Dive Brief:
- The California High Speed Rail Authority could be in store for hundreds of millions of dollars worth of change orders and claims, all for the first 29 miles of the $64 billion bullet train’s revised route, according to The Los Angeles Times. Construction industry experts said additional claims could surpass $400 million.
- Several of the priciest contractors, including Tutor Perini, have hiked up their original estimates between 10%-30%, and additional changes and claims from smaller contractors and suppliers are expected to follow. Tutor Perini’s most recent changes alone total $51.7 million, but that does not include price changes not yet revealed.
- After a Times investigation calling the accuracy and transparency of the authority into question, tension between state officials and the agency has been high, with legislators demanding public hearings to address the authority’s ability to carry out its ambitious project.
Dive Insight:
This latest development could put the entire rail endeavor in jeopardy, according to The Times, as the authority has assured critics many times that it had signed, under-budget contracts in hand. If the changes prove valid, state officials are sure to question the project’s viability yet again.
The Times reported that two of the un-priced change orders from Tutor Perini are for project delays due to the authority’s failure to turn over land as specified in the $1 billion contract.

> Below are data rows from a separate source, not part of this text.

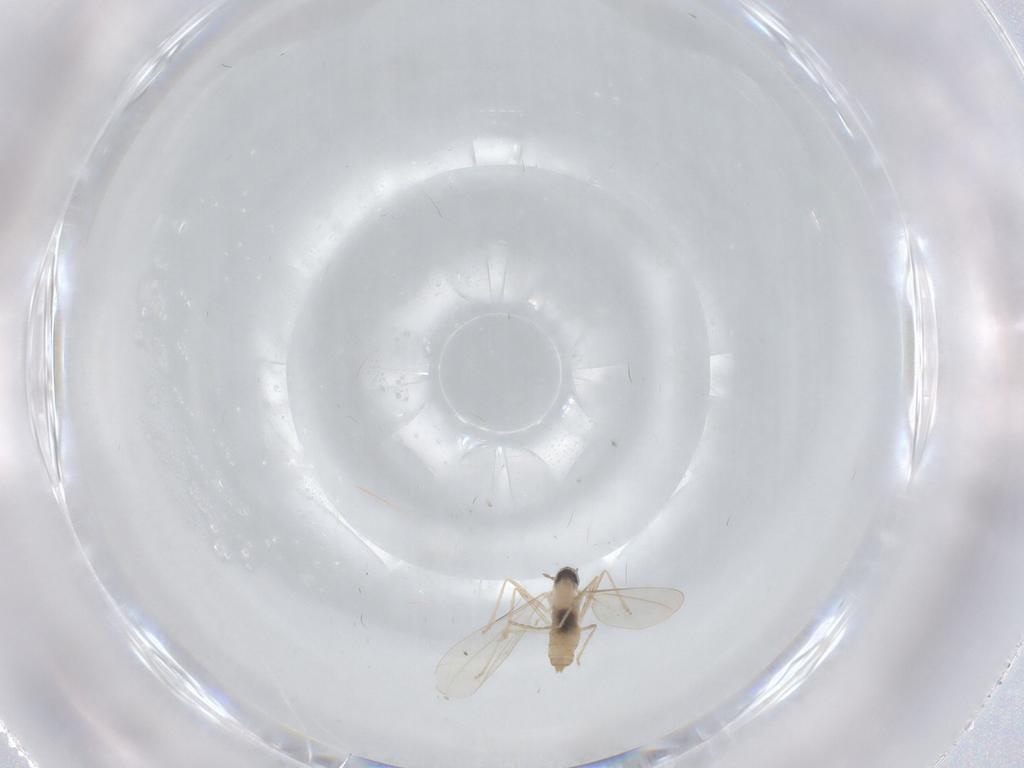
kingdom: Animalia
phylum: Arthropoda
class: Insecta
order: Diptera
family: Cecidomyiidae
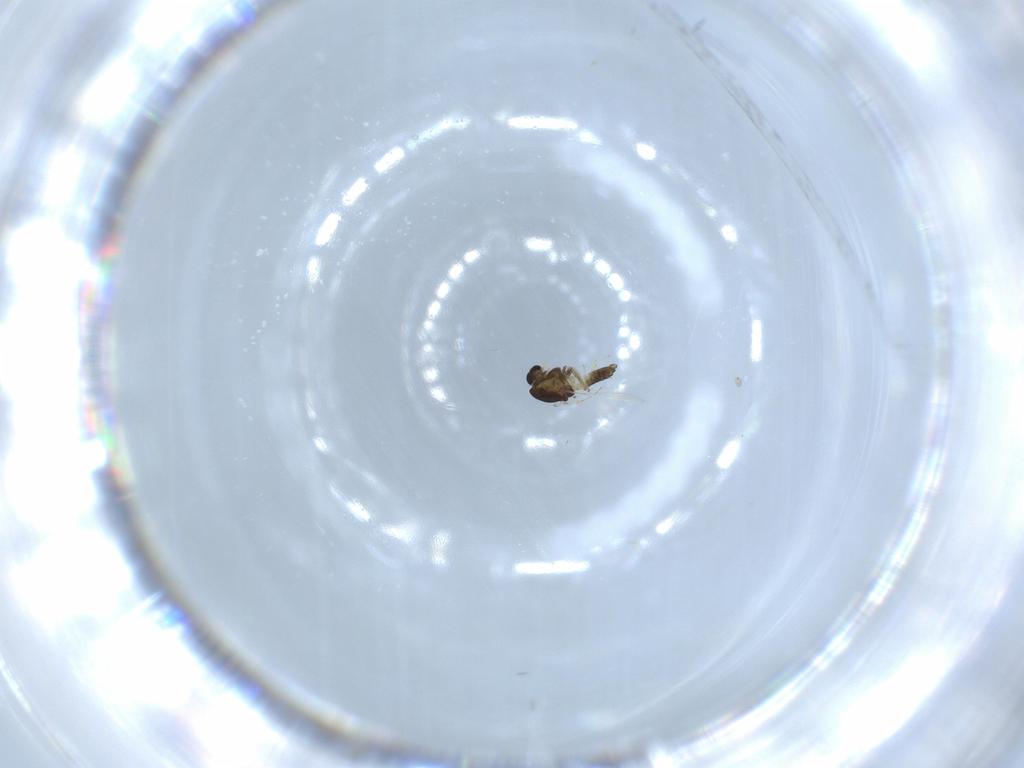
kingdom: Animalia
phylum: Arthropoda
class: Insecta
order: Diptera
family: Chironomidae
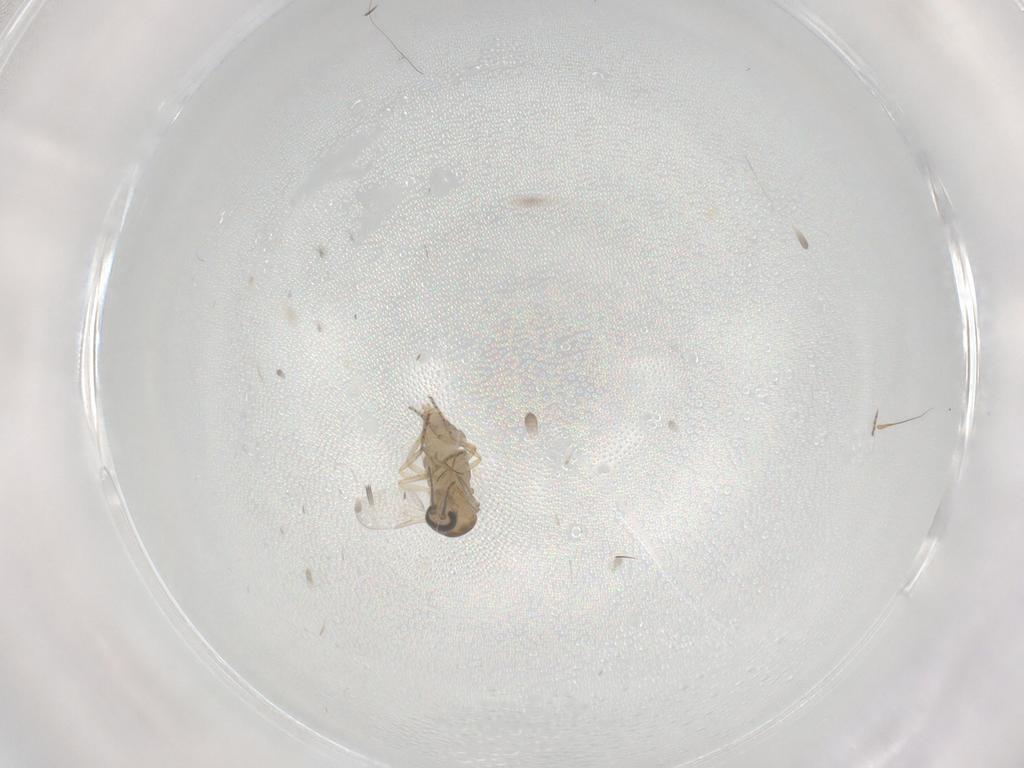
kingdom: Animalia
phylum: Arthropoda
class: Insecta
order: Diptera
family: Ceratopogonidae
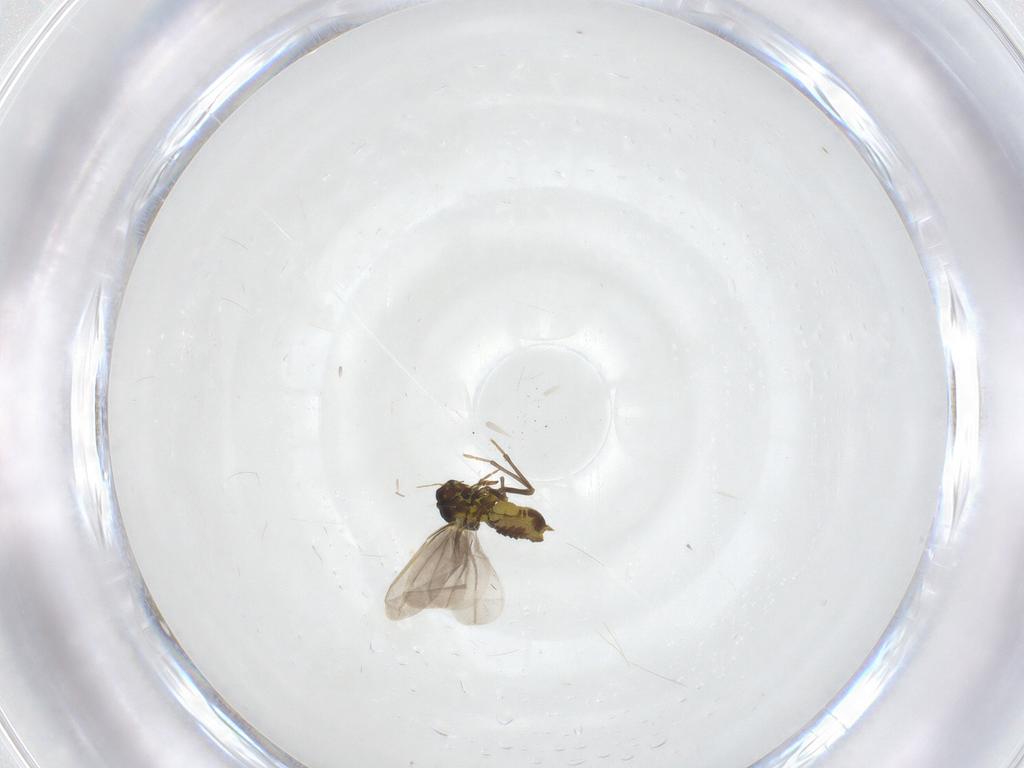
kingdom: Animalia
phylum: Arthropoda
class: Insecta
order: Hemiptera
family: Aleyrodidae
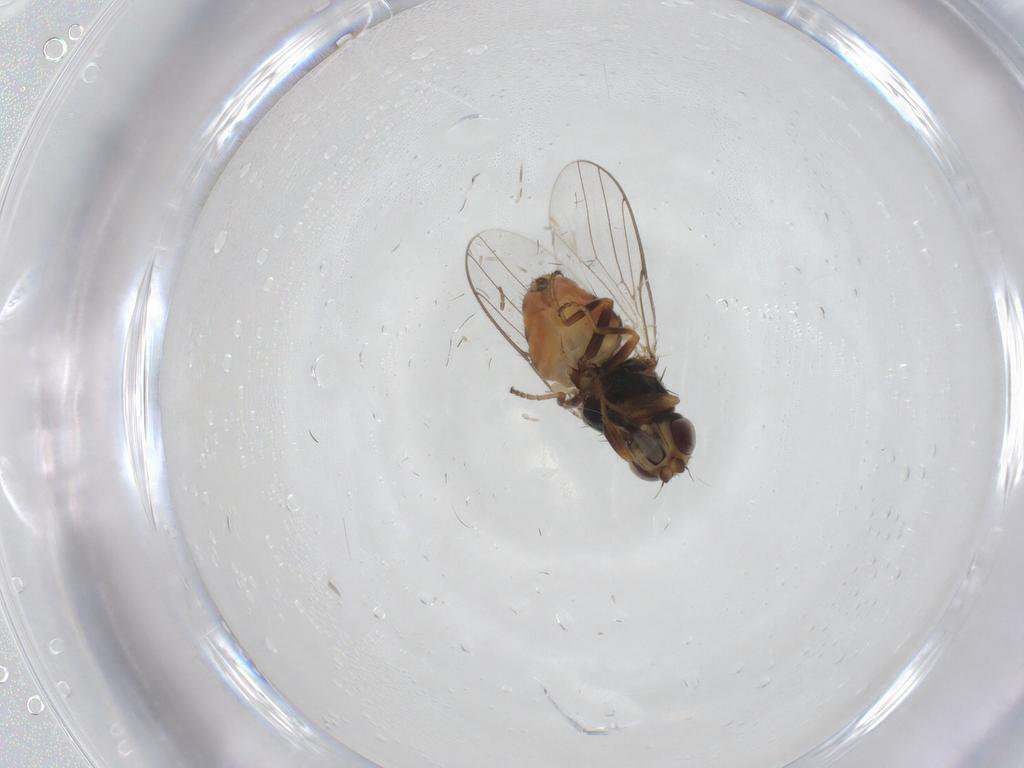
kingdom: Animalia
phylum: Arthropoda
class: Insecta
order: Diptera
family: Chloropidae
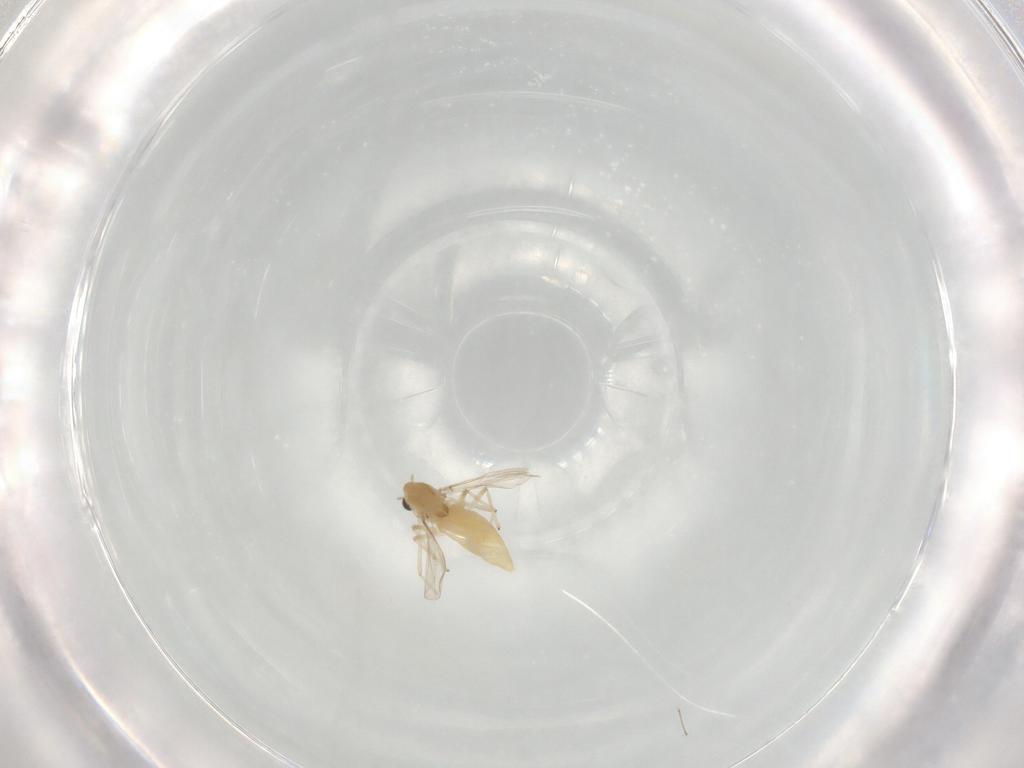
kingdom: Animalia
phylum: Arthropoda
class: Insecta
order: Diptera
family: Chironomidae
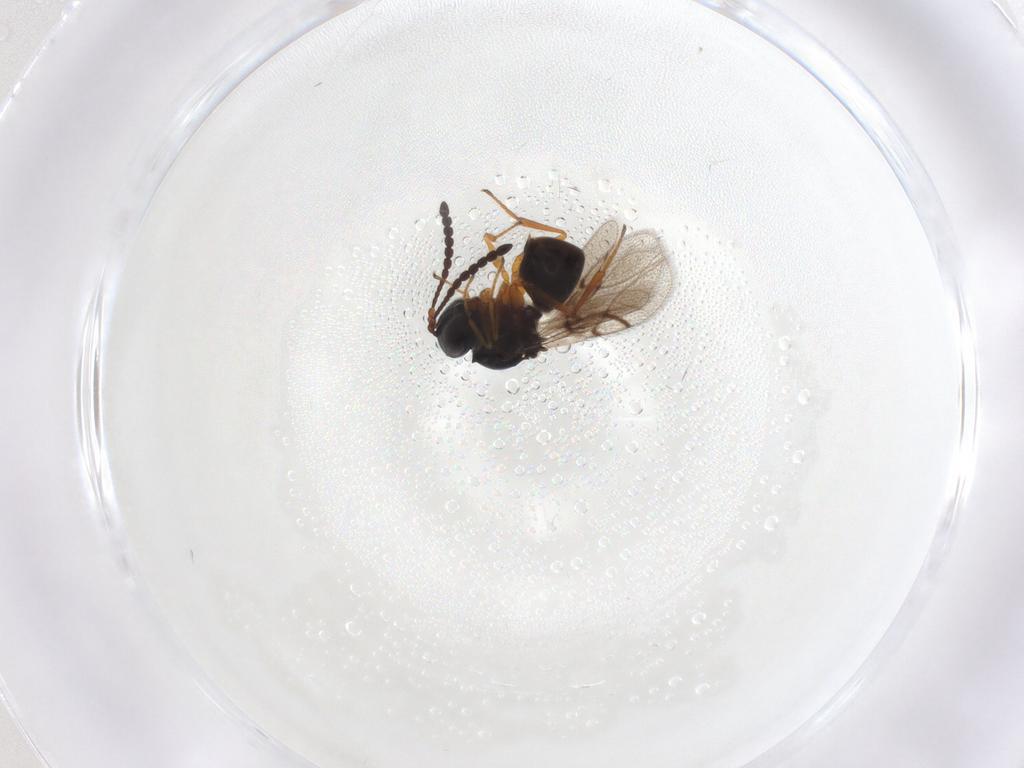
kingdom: Animalia
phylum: Arthropoda
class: Insecta
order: Hymenoptera
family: Figitidae
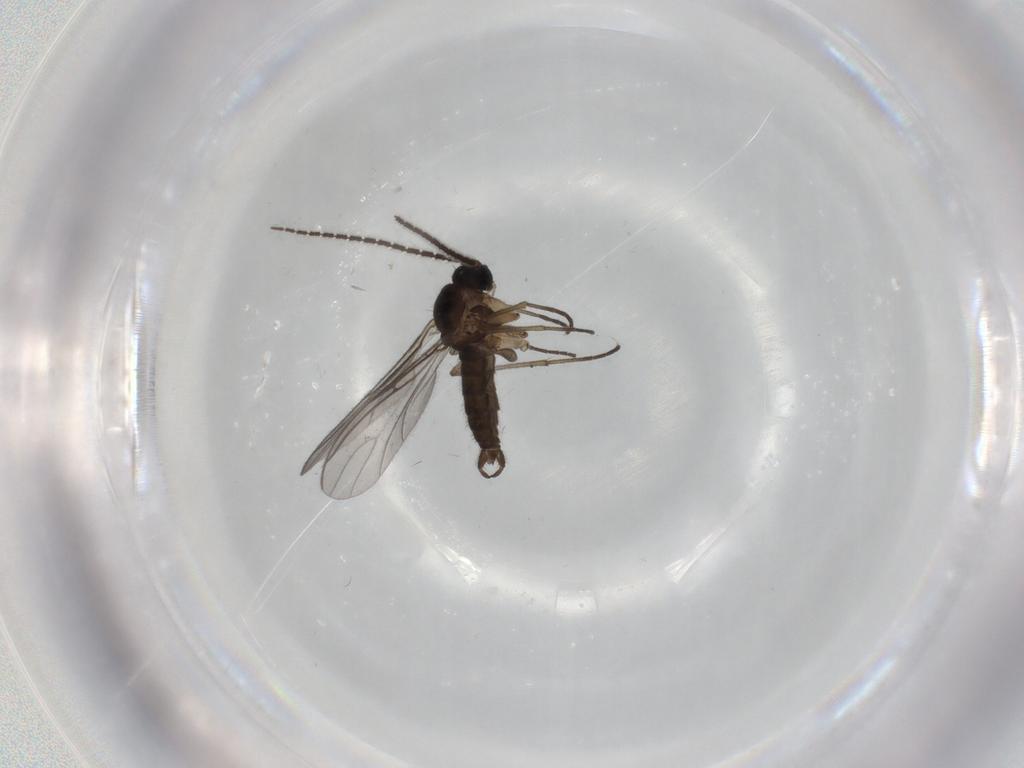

When Tutor Perini came on board in 2013, the state had purchased very little land for the rail system, and construction did not start until 2015. Those change orders could add up to as much as $95 million.
"If you award a contract and promise to make the land available and it isn't there, it can have consequences," William Ibbs, a UC Berkeley civil engineering professor and high-speed rail expert, told The Times.
Authority officials said that none of these new claims have been finalized, and they said they have not ruled out back-charging contractors for their own delays.
At a meeting of the California Assembly transportation committee to discuss the rail authority’s new business plan, authority chair Dan Richard said the additional change orders outlined by The Times is not proof of poor planning on the authority’s part, the Silicon Valley Business Journal reported. "There are risks associated with those contracts," Richard said. "In identifying those risks, it doesn’t mean those risks are going to happen."